Layout element listing
______
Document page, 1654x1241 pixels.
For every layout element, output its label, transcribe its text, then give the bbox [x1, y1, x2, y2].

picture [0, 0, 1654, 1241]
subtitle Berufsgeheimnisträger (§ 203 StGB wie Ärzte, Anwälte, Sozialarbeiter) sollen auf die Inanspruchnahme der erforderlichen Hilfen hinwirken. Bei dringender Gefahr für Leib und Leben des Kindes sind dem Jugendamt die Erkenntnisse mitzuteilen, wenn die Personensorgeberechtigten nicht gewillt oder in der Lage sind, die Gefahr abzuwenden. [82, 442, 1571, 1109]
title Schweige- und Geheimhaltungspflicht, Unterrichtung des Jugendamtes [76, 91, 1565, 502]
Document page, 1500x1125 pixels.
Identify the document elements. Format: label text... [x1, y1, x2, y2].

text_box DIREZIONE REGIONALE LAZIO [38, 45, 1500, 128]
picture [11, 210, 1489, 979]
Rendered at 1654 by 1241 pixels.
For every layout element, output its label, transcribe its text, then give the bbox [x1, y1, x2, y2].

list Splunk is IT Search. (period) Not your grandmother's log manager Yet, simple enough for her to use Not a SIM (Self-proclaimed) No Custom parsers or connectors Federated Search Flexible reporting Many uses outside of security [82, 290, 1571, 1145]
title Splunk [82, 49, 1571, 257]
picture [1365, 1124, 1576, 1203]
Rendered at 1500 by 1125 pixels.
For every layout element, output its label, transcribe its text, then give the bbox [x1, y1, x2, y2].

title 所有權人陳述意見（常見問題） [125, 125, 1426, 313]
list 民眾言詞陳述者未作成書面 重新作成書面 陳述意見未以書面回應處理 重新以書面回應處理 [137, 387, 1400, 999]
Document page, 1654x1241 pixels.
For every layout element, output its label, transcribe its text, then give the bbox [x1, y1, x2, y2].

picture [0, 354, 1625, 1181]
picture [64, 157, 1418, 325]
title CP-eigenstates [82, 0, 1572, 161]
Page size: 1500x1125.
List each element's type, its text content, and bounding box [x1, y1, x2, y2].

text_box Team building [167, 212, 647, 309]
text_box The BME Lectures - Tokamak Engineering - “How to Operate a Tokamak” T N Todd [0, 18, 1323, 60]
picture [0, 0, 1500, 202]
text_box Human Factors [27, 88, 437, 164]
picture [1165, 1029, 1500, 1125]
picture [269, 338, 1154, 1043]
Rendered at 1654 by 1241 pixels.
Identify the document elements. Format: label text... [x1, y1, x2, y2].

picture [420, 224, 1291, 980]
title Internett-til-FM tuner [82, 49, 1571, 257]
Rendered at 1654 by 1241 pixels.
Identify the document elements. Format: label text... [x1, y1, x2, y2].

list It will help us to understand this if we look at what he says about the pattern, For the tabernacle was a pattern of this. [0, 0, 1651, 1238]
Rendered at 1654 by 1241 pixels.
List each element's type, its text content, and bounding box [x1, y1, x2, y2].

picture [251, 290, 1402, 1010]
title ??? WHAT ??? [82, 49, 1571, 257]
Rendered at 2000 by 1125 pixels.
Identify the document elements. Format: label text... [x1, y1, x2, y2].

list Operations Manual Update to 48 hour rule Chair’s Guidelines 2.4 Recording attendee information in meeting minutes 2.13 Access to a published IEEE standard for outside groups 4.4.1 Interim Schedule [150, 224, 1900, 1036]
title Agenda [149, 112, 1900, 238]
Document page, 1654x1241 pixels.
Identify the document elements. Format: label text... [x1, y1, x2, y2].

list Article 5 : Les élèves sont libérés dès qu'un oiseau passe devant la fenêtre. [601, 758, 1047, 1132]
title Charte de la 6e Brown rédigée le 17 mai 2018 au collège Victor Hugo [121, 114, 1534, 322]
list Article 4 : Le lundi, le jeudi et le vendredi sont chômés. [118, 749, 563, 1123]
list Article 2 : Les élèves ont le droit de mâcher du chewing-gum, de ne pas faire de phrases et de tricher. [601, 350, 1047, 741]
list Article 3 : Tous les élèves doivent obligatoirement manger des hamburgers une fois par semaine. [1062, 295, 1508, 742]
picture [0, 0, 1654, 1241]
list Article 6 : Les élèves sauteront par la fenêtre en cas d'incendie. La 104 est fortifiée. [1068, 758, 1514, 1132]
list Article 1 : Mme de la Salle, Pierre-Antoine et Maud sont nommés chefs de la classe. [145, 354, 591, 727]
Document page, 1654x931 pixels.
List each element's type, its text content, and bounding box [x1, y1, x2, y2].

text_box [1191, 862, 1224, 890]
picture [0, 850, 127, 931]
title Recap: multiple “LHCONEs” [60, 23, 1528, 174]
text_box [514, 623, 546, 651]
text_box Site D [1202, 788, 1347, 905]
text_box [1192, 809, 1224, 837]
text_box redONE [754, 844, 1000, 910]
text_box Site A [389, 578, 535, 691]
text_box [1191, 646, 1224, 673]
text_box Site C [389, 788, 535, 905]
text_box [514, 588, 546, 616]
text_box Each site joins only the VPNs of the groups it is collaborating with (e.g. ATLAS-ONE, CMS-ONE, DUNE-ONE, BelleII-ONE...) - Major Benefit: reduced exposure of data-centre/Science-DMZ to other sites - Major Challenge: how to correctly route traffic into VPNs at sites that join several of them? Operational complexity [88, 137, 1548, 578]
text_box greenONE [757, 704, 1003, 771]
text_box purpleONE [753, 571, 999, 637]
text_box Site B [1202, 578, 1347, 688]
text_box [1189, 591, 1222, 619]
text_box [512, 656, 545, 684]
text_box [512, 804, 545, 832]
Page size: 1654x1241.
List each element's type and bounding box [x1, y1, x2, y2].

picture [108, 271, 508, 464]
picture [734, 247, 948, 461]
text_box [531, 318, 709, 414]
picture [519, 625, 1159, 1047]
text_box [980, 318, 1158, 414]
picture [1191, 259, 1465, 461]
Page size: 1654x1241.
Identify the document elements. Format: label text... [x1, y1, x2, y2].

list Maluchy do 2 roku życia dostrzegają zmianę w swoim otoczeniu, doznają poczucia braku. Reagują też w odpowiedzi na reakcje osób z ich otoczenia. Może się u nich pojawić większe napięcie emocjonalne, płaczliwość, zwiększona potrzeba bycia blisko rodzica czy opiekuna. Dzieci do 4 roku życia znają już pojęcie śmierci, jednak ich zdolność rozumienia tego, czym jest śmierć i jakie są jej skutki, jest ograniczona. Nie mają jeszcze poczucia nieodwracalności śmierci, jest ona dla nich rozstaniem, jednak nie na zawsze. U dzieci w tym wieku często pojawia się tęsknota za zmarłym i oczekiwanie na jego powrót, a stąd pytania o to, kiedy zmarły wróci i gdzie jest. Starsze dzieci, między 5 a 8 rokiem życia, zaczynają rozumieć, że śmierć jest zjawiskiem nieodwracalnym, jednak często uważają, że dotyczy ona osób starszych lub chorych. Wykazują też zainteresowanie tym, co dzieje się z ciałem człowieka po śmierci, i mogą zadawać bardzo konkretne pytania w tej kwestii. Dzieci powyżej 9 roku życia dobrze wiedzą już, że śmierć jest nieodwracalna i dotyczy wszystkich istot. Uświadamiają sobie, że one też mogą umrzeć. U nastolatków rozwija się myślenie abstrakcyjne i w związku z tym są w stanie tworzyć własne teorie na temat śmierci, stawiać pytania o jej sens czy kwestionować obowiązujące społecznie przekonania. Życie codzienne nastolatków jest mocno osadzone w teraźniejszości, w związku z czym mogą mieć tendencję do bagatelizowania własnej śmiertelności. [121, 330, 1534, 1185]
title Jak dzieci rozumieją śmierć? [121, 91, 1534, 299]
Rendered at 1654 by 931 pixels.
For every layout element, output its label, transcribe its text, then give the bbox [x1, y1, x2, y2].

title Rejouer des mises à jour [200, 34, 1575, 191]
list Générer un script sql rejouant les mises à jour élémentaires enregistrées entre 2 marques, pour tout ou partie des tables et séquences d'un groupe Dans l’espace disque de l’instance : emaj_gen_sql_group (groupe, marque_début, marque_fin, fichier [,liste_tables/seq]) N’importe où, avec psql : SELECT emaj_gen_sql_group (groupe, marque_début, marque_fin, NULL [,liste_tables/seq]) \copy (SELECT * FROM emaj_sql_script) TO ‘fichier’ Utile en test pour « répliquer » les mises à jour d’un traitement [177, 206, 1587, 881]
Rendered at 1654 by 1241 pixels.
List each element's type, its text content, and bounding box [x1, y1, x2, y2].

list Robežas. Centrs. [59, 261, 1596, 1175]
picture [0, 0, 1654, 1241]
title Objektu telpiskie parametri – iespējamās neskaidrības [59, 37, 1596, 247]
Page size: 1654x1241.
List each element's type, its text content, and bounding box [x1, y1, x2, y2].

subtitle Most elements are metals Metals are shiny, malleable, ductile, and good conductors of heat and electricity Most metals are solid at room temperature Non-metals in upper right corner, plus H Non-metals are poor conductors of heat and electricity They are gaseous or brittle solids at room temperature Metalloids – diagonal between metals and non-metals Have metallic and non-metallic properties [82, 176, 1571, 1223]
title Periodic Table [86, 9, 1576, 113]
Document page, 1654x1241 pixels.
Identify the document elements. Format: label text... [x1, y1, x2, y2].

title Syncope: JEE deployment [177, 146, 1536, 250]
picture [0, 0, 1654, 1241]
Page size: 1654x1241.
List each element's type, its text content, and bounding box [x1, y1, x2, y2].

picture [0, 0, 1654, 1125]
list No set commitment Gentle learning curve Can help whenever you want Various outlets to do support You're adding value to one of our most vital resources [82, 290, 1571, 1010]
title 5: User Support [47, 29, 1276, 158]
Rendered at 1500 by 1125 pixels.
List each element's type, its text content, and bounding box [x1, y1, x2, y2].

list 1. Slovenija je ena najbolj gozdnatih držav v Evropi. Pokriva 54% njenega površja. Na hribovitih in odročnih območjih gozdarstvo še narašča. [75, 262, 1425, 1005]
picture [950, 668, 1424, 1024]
______
Change "Document page" to "Rendered page" in the listing lines from the start of the listing through the line with "picture [11, 210, 1489, 979]", and give those lines again with nothing else altered.

Rendered page, 1654x1241 pixels.
For every layout element, output its label, transcribe its text, then give the bbox [x1, y1, x2, y2].

picture [0, 0, 1654, 1241]
subtitle Berufsgeheimnisträger (§ 203 StGB wie Ärzte, Anwälte, Sozialarbeiter) sollen auf die Inanspruchnahme der erforderlichen Hilfen hinwirken. Bei dringender Gefahr für Leib und Leben des Kindes sind dem Jugendamt die Erkenntnisse mitzuteilen, wenn die Personensorgeberechtigten nicht gewillt oder in der Lage sind, die Gefahr abzuwenden. [82, 442, 1571, 1109]
title Schweige- und Geheimhaltungspflicht, Unterrichtung des Jugendamtes [76, 91, 1565, 502]
Rendered page, 1500x1125 pixels.
Identify the document elements. Format: label text... [x1, y1, x2, y2].

text_box DIREZIONE REGIONALE LAZIO [38, 45, 1500, 128]
picture [11, 210, 1489, 979]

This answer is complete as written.